## RECORDS SHOWN
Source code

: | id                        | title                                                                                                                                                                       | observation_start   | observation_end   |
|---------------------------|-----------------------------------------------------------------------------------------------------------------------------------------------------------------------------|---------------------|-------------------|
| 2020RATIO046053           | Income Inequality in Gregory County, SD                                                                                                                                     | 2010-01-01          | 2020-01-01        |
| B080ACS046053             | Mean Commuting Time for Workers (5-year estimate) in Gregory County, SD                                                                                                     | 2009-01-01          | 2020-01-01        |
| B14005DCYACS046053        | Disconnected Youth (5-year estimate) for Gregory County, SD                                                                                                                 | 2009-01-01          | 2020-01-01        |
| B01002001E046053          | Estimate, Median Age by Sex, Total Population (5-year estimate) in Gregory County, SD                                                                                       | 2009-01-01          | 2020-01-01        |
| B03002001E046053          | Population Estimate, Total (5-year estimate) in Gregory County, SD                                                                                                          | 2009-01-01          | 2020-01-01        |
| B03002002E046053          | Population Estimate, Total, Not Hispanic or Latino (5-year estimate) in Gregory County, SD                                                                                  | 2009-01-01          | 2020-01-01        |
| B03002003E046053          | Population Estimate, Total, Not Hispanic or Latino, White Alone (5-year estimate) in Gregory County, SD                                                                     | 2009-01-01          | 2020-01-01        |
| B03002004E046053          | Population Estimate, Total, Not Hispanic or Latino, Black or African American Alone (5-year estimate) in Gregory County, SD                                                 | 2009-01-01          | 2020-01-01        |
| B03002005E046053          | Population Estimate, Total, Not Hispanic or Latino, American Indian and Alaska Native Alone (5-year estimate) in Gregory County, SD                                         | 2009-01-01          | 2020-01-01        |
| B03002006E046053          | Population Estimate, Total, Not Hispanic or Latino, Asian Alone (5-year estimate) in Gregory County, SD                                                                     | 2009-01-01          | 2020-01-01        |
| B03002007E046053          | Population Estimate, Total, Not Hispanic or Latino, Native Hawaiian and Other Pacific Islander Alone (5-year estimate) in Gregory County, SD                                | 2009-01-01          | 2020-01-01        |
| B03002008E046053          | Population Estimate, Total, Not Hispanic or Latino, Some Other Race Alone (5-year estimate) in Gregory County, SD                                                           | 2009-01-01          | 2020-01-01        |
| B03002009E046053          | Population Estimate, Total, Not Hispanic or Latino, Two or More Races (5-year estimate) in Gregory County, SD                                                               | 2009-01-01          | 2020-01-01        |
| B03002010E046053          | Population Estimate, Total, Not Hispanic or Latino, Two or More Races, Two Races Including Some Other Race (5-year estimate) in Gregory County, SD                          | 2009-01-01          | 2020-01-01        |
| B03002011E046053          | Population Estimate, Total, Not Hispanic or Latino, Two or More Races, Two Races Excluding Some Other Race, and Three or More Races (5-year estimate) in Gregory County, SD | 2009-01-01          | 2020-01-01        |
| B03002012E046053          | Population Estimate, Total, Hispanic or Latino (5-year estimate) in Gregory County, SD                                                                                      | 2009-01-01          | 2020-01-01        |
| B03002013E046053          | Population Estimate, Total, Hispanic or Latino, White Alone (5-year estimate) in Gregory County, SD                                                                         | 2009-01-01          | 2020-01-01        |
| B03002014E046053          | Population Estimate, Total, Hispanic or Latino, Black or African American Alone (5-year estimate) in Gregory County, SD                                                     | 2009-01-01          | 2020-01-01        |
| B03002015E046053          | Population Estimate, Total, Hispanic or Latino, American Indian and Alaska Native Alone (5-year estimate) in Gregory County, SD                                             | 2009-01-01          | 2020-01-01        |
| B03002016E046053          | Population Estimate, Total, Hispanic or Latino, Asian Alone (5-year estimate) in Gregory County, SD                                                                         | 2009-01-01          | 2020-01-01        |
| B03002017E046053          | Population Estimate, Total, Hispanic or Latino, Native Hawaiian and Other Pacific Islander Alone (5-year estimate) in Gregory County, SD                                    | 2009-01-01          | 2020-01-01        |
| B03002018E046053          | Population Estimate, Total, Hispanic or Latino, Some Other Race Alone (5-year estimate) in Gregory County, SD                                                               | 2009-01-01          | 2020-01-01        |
--
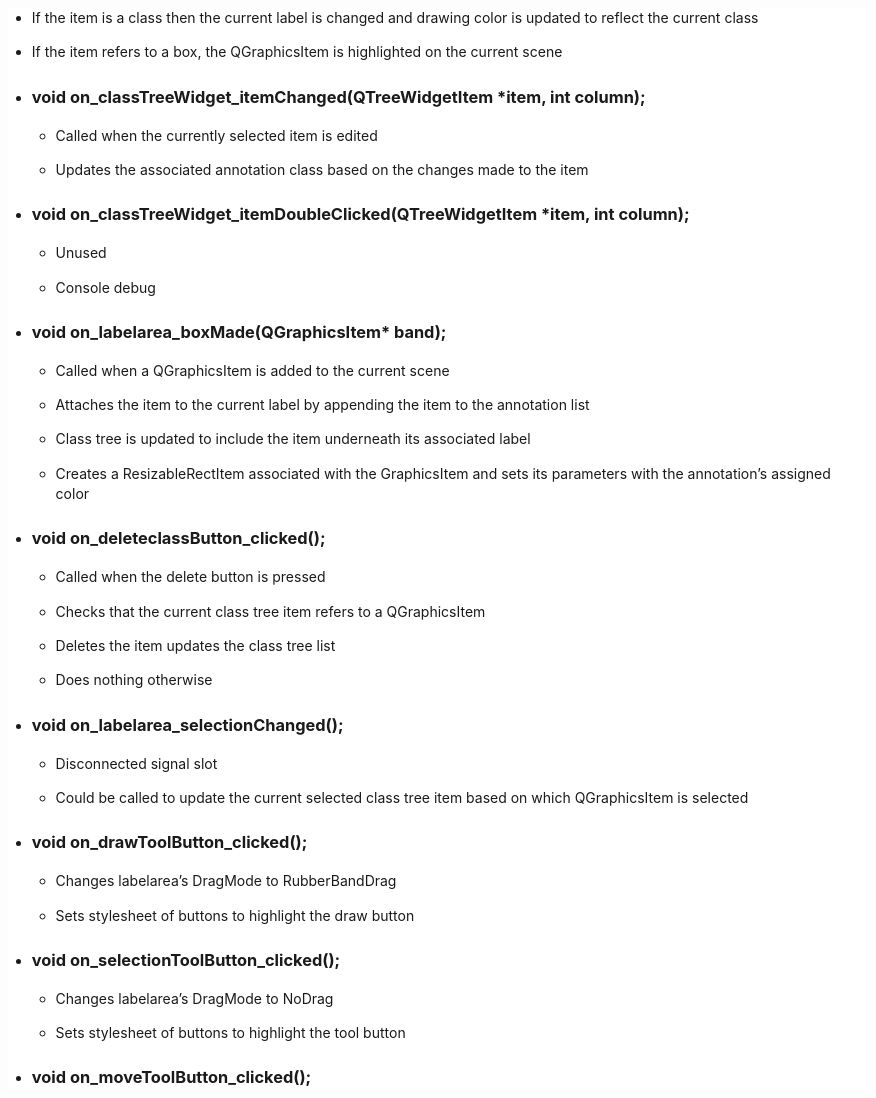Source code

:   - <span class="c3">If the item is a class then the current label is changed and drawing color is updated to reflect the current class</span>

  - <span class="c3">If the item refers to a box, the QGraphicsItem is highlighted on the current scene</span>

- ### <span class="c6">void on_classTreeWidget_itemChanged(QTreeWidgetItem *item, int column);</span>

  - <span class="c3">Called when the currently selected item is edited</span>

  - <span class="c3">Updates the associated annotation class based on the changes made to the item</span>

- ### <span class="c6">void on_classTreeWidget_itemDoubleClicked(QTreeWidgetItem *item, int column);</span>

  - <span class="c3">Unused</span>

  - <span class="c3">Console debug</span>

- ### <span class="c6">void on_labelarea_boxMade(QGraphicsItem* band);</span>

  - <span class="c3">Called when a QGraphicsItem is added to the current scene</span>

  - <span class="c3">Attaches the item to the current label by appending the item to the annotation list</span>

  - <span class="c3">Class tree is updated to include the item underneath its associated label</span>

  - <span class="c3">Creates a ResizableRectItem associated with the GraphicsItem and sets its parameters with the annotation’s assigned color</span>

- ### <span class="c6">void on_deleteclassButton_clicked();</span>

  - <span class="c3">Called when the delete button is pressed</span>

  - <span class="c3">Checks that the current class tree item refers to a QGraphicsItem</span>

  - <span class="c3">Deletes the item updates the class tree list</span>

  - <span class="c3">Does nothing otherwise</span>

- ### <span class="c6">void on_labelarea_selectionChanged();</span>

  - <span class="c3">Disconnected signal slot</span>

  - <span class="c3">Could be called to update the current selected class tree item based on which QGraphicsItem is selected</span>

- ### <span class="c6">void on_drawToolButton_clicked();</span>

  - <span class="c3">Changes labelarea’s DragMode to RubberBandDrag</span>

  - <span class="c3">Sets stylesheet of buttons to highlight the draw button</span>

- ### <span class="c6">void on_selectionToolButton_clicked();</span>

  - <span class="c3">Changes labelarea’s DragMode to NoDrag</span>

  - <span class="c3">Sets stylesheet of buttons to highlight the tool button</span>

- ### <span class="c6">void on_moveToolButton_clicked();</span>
==
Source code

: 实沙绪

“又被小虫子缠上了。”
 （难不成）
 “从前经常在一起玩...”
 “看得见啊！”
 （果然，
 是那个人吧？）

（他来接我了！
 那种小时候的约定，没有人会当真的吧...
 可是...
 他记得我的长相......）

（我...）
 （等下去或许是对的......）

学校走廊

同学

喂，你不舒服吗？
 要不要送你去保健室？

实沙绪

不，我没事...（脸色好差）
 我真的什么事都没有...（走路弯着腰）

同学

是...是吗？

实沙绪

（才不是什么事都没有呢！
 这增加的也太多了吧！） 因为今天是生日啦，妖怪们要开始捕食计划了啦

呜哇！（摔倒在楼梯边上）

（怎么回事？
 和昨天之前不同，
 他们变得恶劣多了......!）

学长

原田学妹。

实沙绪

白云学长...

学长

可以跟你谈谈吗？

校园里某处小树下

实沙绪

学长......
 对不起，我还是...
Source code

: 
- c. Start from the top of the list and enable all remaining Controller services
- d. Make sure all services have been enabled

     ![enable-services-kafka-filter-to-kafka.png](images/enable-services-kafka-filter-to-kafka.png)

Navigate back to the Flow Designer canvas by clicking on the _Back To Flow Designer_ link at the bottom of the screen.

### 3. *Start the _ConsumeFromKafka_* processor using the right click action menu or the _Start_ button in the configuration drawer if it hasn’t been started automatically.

## PROBLEM TO SOLVE
Among the records above, repeat exactly the line with "Estimate, Median Age", the line with "Not Hispanic or Latino, White", and every line in between, and only those.

## EXPECTED ANSWER
| B01002001E046053          | Estimate, Median Age by Sex, Total Population (5-year estimate) in Gregory County, SD                                                                                       | 2009-01-01          | 2020-01-01        |
| B03002001E046053          | Population Estimate, Total (5-year estimate) in Gregory County, SD                                                                                                          | 2009-01-01          | 2020-01-01        |
| B03002002E046053          | Population Estimate, Total, Not Hispanic or Latino (5-year estimate) in Gregory County, SD                                                                                  | 2009-01-01          | 2020-01-01        |
| B03002003E046053          | Population Estimate, Total, Not Hispanic or Latino, White Alone (5-year estimate) in Gregory County, SD                                                                     | 2009-01-01          | 2020-01-01        |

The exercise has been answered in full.